Travail à faire |
Recopiez un extrait du passage fourni, en partant des mots « Parmi les paroles » et en vous arrêtant après « n’importe quelle condition. ».

Passage fourni |
Parmi les paroles qui se libèrent, on entend celle des auteur·e·s qui, de façon croissante ces dernières années et particulièrement sensible ces dernières semaines sur les réseaux sociaux, osent enfin partager leurs mésaventures. Je pense à plusieurs témoignages concernant des conditions d’accueil inacceptables pour des lectures publiques ou performances.
Pendant combien d’années n’en ai-je entendu que des bribes, confiées à voix basse, avec gêne et colère. Je comprenais bien pourquoi l’on se taisait, cela m’était arrivé aussi : honte de voir son travail ainsi dénigré mais aussi crainte de ne jamais travailler… On se dit toujours qu’une lecture sous-payée voire gracieuse, c’est toujours une lecture, donc la rencontre d’un public donc… Mais non, NON ! Pas à n’importe quelle condition.

Entrées fournies |
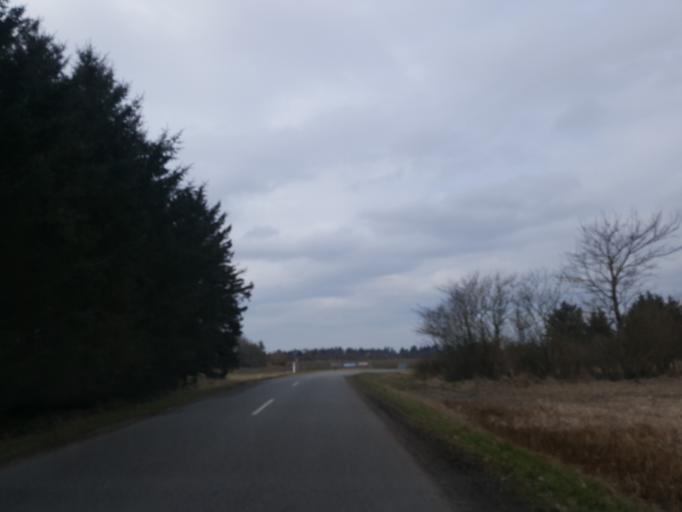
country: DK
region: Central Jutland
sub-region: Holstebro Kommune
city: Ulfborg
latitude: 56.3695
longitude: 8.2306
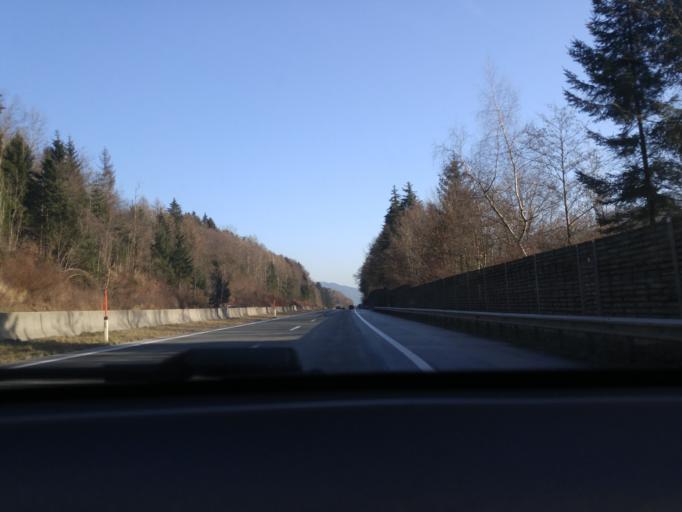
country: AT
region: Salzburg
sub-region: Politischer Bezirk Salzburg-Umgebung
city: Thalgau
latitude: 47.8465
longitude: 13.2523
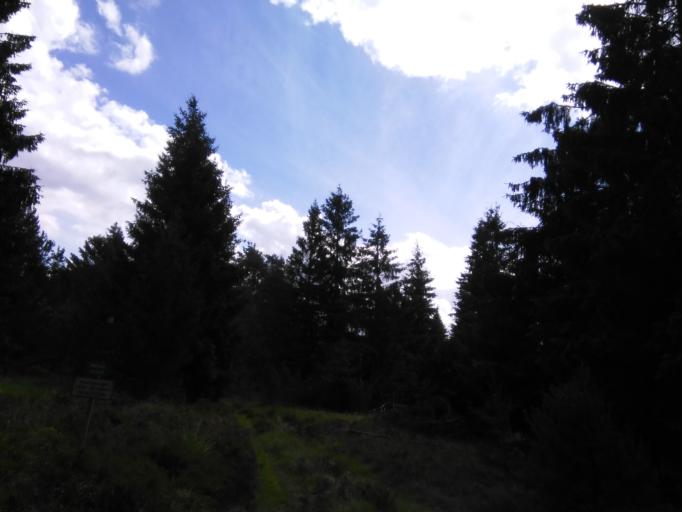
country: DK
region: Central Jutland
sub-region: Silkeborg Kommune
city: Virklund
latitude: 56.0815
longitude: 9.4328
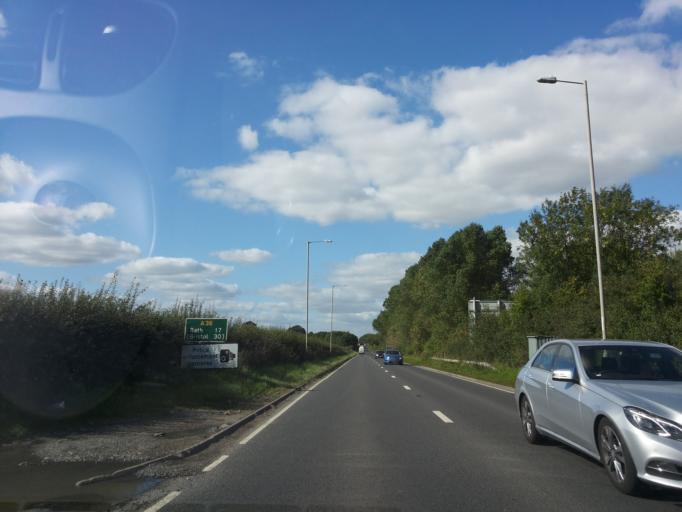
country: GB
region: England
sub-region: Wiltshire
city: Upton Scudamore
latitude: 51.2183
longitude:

Réponse rédigée |
Parmi les paroles qui se libèrent, on entend celle des auteur·e·s qui, de façon croissante ces dernières années et particulièrement sensible ces dernières semaines sur les réseaux sociaux, osent enfin partager leurs mésaventures. Je pense à plusieurs témoignages concernant des conditions d’accueil inacceptables pour des lectures publiques ou performances.
Pendant combien d’années n’en ai-je entendu que des bribes, confiées à voix basse, avec gêne et colère. Je comprenais bien pourquoi l’on se taisait, cela m’était arrivé aussi : honte de voir son travail ainsi dénigré mais aussi crainte de ne jamais travailler… On se dit toujours qu’une lecture sous-payée voire gracieuse, c’est toujours une lecture, donc la rencontre d’un public donc… Mais non, NON ! Pas à n’importe quelle condition.